Blues was a staple of the Maxwell Street market for decades before gentrification led to the closing of the market some years ago. In the late 1990s and 2000, there were Ds that released some of the amazing music that might be heard on a Sunday there. This review from the latter part of 2000 was published in the DC Blues Calendar. I likely received review copies from the labels. This is out of print so you need to look for used copies but Amazon, for example, shows several sellers for this.
While efforts continue (bluesman Jimmie Lee Robinson is still on a hunger strike) to preserve the remaining portions of the historic Maxwell Street market area, Rooster Blues has released a three-disc compilation, And This is Maxwell Street that presents music that was recorded as part of the making of the film, And This is Free. Some of the music heard here was previously issued by Rounder on lp and cd as Robert Nighthawk, Live on Maxwell Street.

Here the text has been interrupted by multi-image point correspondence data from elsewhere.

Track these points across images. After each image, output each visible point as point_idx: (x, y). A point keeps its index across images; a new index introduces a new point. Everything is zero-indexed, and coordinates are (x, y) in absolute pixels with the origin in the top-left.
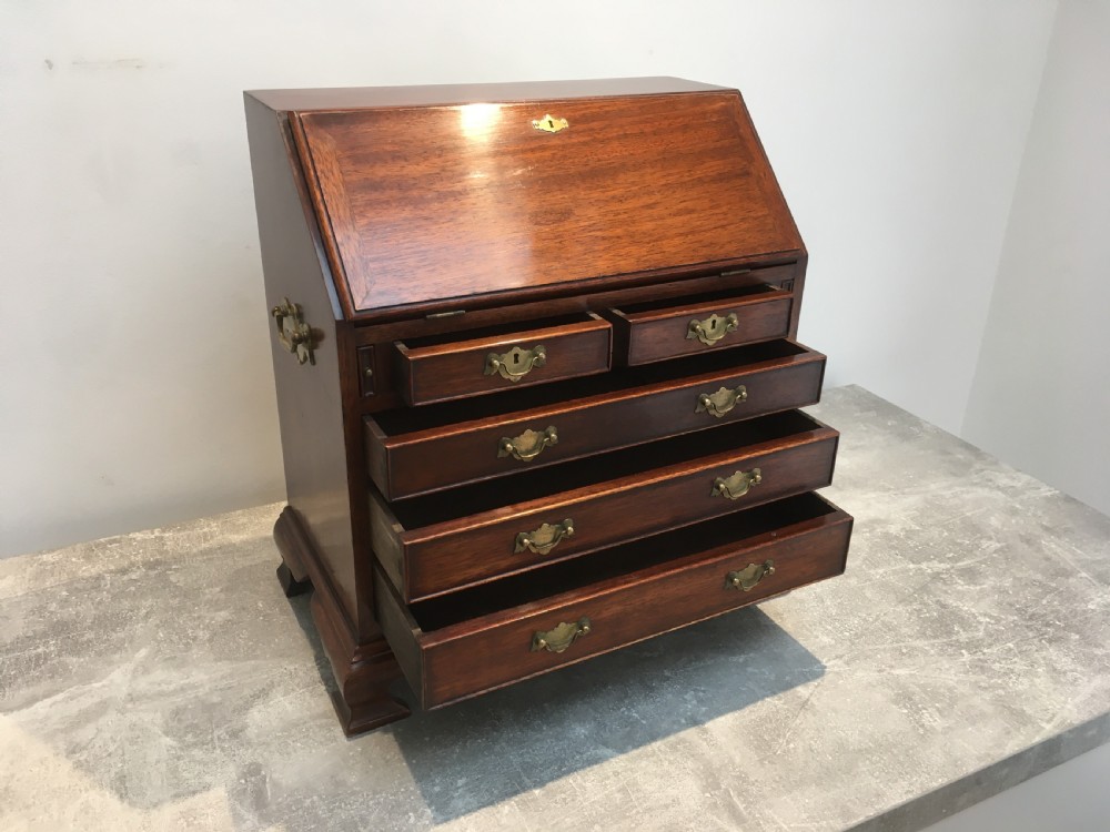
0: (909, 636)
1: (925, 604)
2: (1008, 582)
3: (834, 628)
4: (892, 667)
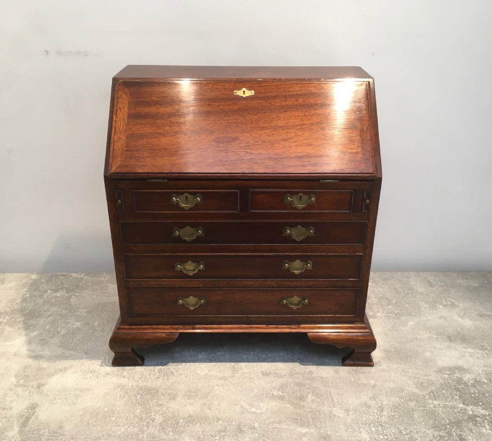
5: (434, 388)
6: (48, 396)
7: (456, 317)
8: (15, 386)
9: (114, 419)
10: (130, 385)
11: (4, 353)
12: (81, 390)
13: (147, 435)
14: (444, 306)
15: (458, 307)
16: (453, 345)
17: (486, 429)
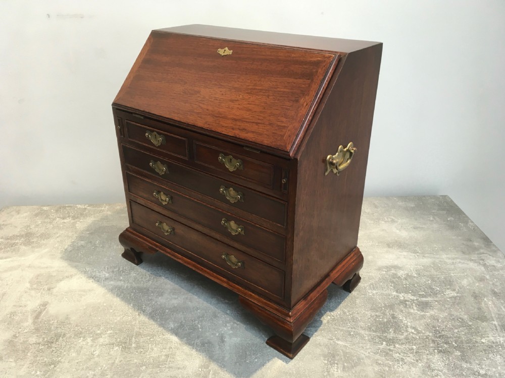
1: (384, 314)
2: (443, 315)
4: (338, 339)
5: (373, 282)
6: (57, 296)
7: (394, 230)
8: (29, 289)
9: (111, 311)
10: (125, 286)
11: (20, 265)
12: (84, 291)
13: (139, 321)
14: (386, 222)
15: (397, 222)
16: (390, 250)
17: (414, 310)
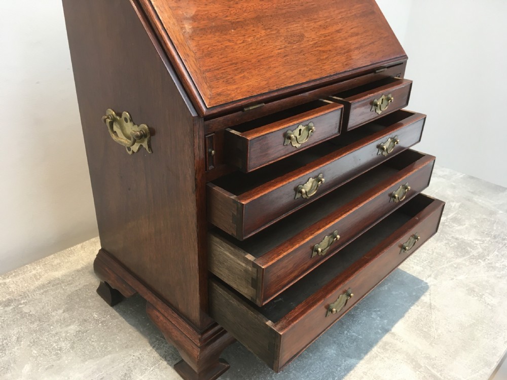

There are several Nighthawk performances here that are not on the Rounder including a Dust My Broom that includes Mike Bloomfield on guitar (possibly being Bloomfield's earliest recording). The full range of music here is quite powerful and entertaining including ArvNighthawk s updating of Dr. Clayton’s Cheatin’ and Lyin’ Blues, the fervent gospel singing of Carrie Robinson as well as James and Fannie Brewer, street singer Arvella Gray’s vigorous renditions of Corinna, Corinna and John Henry, and one armed harp wizard Big John Wrencher’s Lucille.
My advance copy of the Rooster Blues lacks the booklet that should be accompanying it so I cannot comment on this aspect of the package, but because of the more complete reissue of this historic and wonderful blues, And This Is Maxwell Street is preferable, and is a contender for vintage reissue of 2000.